А еще круиз дал им шанс ускользнуть из Англии в тот самый момент, когда Дэвид, чья неукротимая финансовая некомпетентность достигла кульминации, продавал Свинбрук и 1500 акров драгоценной оксфордширской земли. Сначала имение сдавалось в аренду, а в 1938-м — типично для Дэвида, именно когда цены понизились, — пошло с молотка. Он продал паб «Лебедь», коттедж у мельницы, форелью заводь, схроны. Избавился от мебели. Диана, переезжавшая вместе с Мосли в красивый дом в Стратфордшире (Вутгон-лодж), спасла кое-что из обстановки: кровать в стиле Хепплуайт, буфет в стиле Шератон, купленные за несколько фунтов из денег Брайана Гиннесса. Никто в семье, за исключением разве Дэвида и Деборы, так и не полюбил Свинбрук, но утрата казалась символической. Хотя Митфорды еще удерживали коттедж в Хай-Уикоме, с того момента ужение голавля, охота, кладовая Цып будут жить лишь в романах Нэнси. Много лет спустя Дебора напишет Нэнси: расставание с домом, последняя поездка через лес «разбили мне сердце». Еще в 1935-м Юнити писала отцу: «Бедный старый Пуля, МНЕ ТАК жаль, что тебе пришлось покинуть Свинбрук… Понимаю, как тебе скверно». Вот подлинный голос их дочери — утраченной, как был утрачен и семейный дом.
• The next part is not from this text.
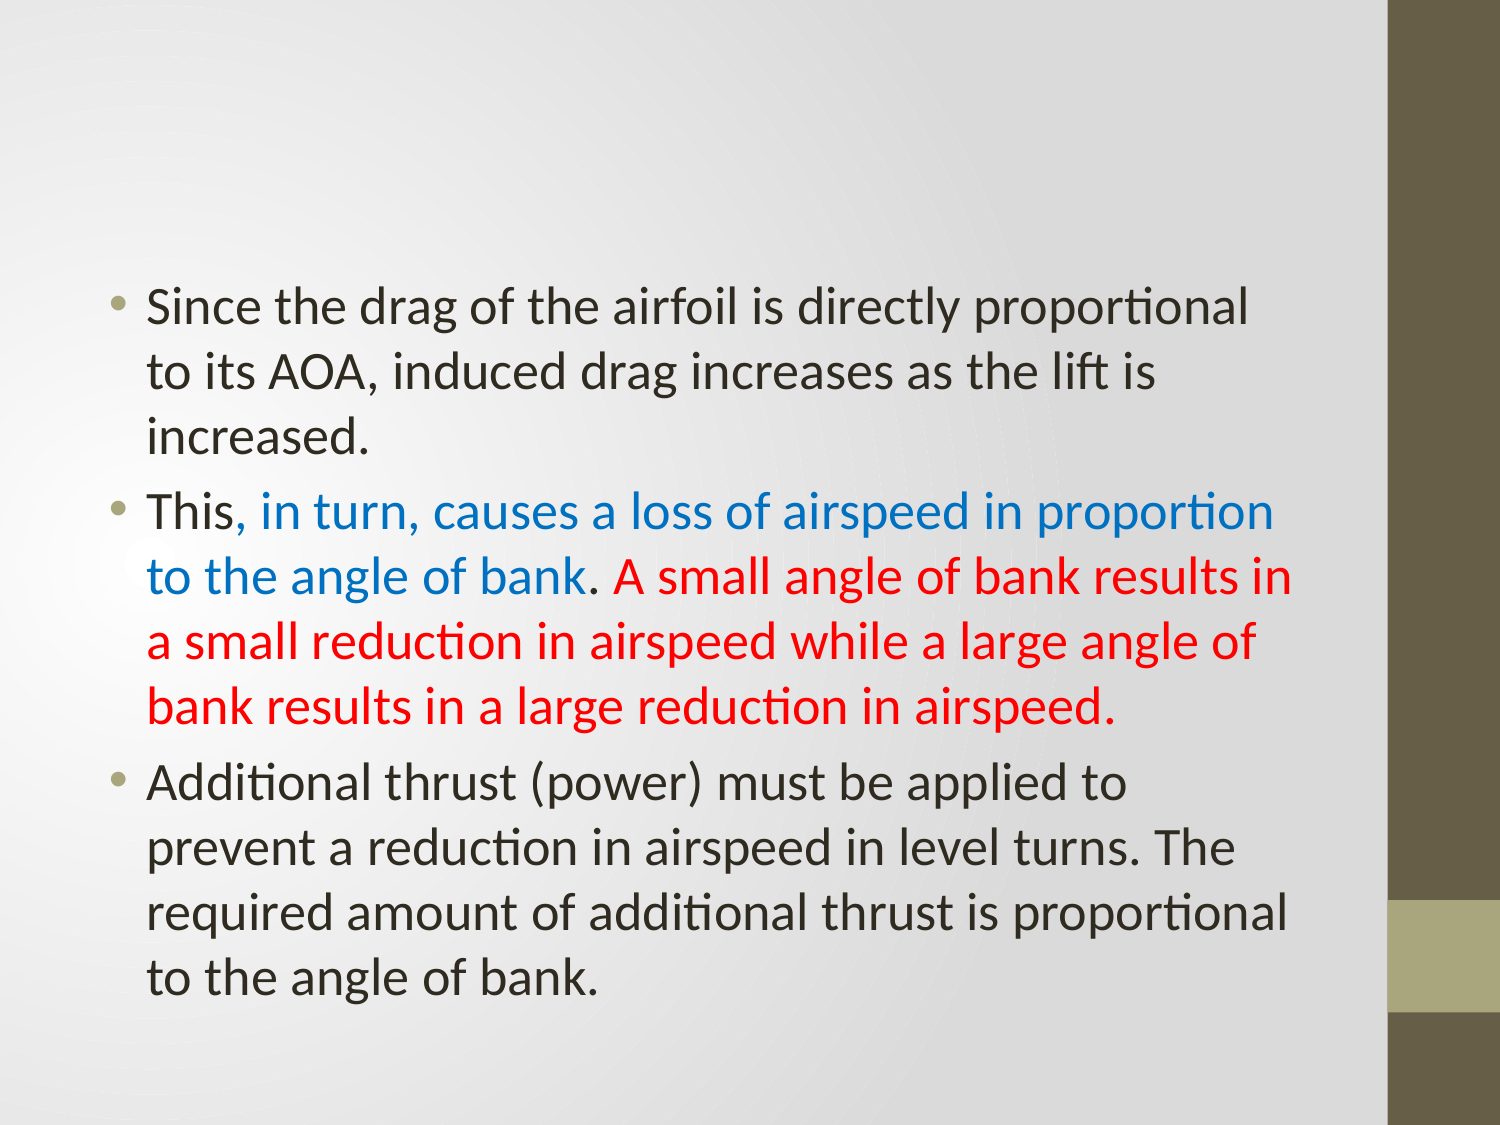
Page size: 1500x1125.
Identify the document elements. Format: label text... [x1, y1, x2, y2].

list Since the drag of the airfoil is directly proportional to its AOA, induced drag increases as the lift is increased. This, in turn, causes a loss of airspeed in proportion to the angle of bank. A small angle of bank results in a small reduction in airspeed while a large angle of bank results in a large reduction in airspeed. Additional thrust (power) must be applied to prevent a reduction in airspeed in level turns. The required amount of additional thrust is proportional to the angle of bank. [75, 262, 1325, 1050]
После круиза Юнити возвратилась в Германию. Вместе с Дианой они присутствовали на печально известной берлинской Олимпиаде-1936 (как и Реннелы, их свойственники), а потом жили на берегу озера на вилле Геббельсов. Магда Геббельс подружилась с сестрами, хотя ее муж по-прежнему держался настороже: «Я поссорился с Магдой из-за этого визита». Тем не менее доктор Геббельс предоставил свою министерскую резиденцию в Берлине для бракосочетания Дианы и Освальда Мосли 6 октября 1936 года, и церемонию почтил присутствием Гитлер. «Мне все это не нравится, — выплескивает Геббельс на страницы дневника, — но так угодно фюреру». Диана известила родителей, которые были рады, что ее связь с Мосли наконец-то оформлена законно, сообщила также Тому. Юнити никто в известность не ставил: она не умела держать язык за зубами. Брак сохранялся в тайне до рождения сына Александра в ноябре 1938-го. Когда Мосли раскрыл этот секрет, газеты подхватили выдумку, будто шафером был самолично Гитлер, а две сестры Керзон, этот крошечный греческий хор, вечно присутствовавший на заднем плане в жизни Дианы, предрекая ей горе и злосчастье, объявили войну теперь и Мосли, неверному возлюбленному.